I had intended to have briefly stated the leading points of the life and religion of Mahomet; but I had rather, that the guides I have mentioned should conduct you through the whole of a subject, which is in fact too interesting and important to be touched upon in a general or summary manner. The effect of inquiry will be materially to diminish the general impression of wonder, with which every reflecting mind must have originally surveyed a triumph of imposture so extensive as that of Mahomet. The causes of his success have been well explained by the authors I have mentioned. Yet gifted as he was with every mental and personal qualification, and highly assisted in his enterprise by the moral and political situation of his countrymen, the student cannot fail to observe, how slow and painful was the progress of his empire and religion. After becoming affluent at an early period of life, he continued fifteen years in habits of occasional solitude and meditation. He was three years in effecting the conversion of his wife, his slave, his cousin, and eleven others; he was ten years employed in extending

the number of his disciples within the walls of Mecca. This long interval (twenty-eight years) had elapsed, before the guardians of the established idolatry were duly alarmed, and proceeded, from opposition, at last to attempt his life. After flying from Mecca, and being received and protected at Medina, it was six years before he could again approach his native city; two more before he could establish there his sovereignty and his worship; and two more, before the various tribes of Arabia could be brought to acknowledge him for their prophet. On several occasions the fate of himself and of his religion hung on the most wavering and doubtful balance. It was not Mahomet, who conquered the east, but his successors; and had he not attached to his fortunes and faith a few men of singular virtues and extraordinary military talents, his name and his religion might have perished with him, and the Arabians at his death might have relapsed into their former habits of loose political association, and of blind, unthinking idolatry.

To Mahomet, indeed, his success must have appeared complete. Arabia must have been the natural boundary of his thoughts, and every thing in Arabia he had conquered, and it was his own: he was become the great chief of his nation, and he held a still dearer empire over their feelings and their faith he was the leader of an invincible army, but he was more than an earthly conqueror; he was considered as the prophet of God; mere humanity was below him. It was at this moment of his elevation, when he was preparing to extend his temporal and spiritual dominion to Syria, that the angel of death was at hand to close his eyes for ever on the prospects of human greatness, and to remove him to the presence of that awful Being whose laws he had violated, whose name he had abused, and whose creatures he had deceived.

:: Information given ::

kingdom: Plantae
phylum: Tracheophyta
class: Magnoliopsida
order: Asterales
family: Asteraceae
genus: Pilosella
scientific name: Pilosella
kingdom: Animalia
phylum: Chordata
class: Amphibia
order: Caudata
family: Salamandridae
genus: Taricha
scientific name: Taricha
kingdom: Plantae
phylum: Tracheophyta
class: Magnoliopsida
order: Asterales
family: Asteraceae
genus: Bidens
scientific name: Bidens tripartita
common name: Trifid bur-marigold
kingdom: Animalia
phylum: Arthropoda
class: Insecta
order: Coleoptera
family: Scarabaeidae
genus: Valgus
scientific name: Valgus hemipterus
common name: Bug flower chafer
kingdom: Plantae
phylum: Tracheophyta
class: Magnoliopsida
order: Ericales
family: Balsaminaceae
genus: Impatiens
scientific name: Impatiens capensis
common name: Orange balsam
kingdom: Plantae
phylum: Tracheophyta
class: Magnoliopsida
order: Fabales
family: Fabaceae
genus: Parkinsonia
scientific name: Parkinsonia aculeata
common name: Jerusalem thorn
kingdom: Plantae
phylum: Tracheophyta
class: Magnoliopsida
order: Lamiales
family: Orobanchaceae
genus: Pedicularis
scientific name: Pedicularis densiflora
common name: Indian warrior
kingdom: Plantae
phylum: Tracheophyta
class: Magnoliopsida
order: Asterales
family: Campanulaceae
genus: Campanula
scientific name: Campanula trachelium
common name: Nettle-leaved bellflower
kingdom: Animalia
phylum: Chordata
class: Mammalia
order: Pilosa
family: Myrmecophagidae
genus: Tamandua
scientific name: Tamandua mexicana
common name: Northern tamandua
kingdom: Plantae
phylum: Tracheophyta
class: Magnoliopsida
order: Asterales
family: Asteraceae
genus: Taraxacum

:: Set of tasks ::
a) Answer each question from the excerpt on Mahomet, one answer per line.
(i) For how many years after becoming affluent did he continue in habits of occasional solitude and meditation?
(ii) At which city was he received and protected after flying from Mecca?
(iii) To what region was he preparing to extend his dominion when death came?
b) Name every person or group that the excerpt on Mahomet says he converted during his first three years.
c) According to the excerpt on Mahomet, why must his success have appeared complete to him? Answer in one to three sentences.

:: Answers to the exercise ::
a)
(i) Fifteen years.
(ii) Medina.
(iii) Syria.

b) His wife, his slave, his cousin, and eleven others.

c) Arabia must have been the natural boundary of his thoughts, and he had conquered everything in it. He had become the great chief of his nation and the leader of an invincible army, and he was also considered the prophet of God.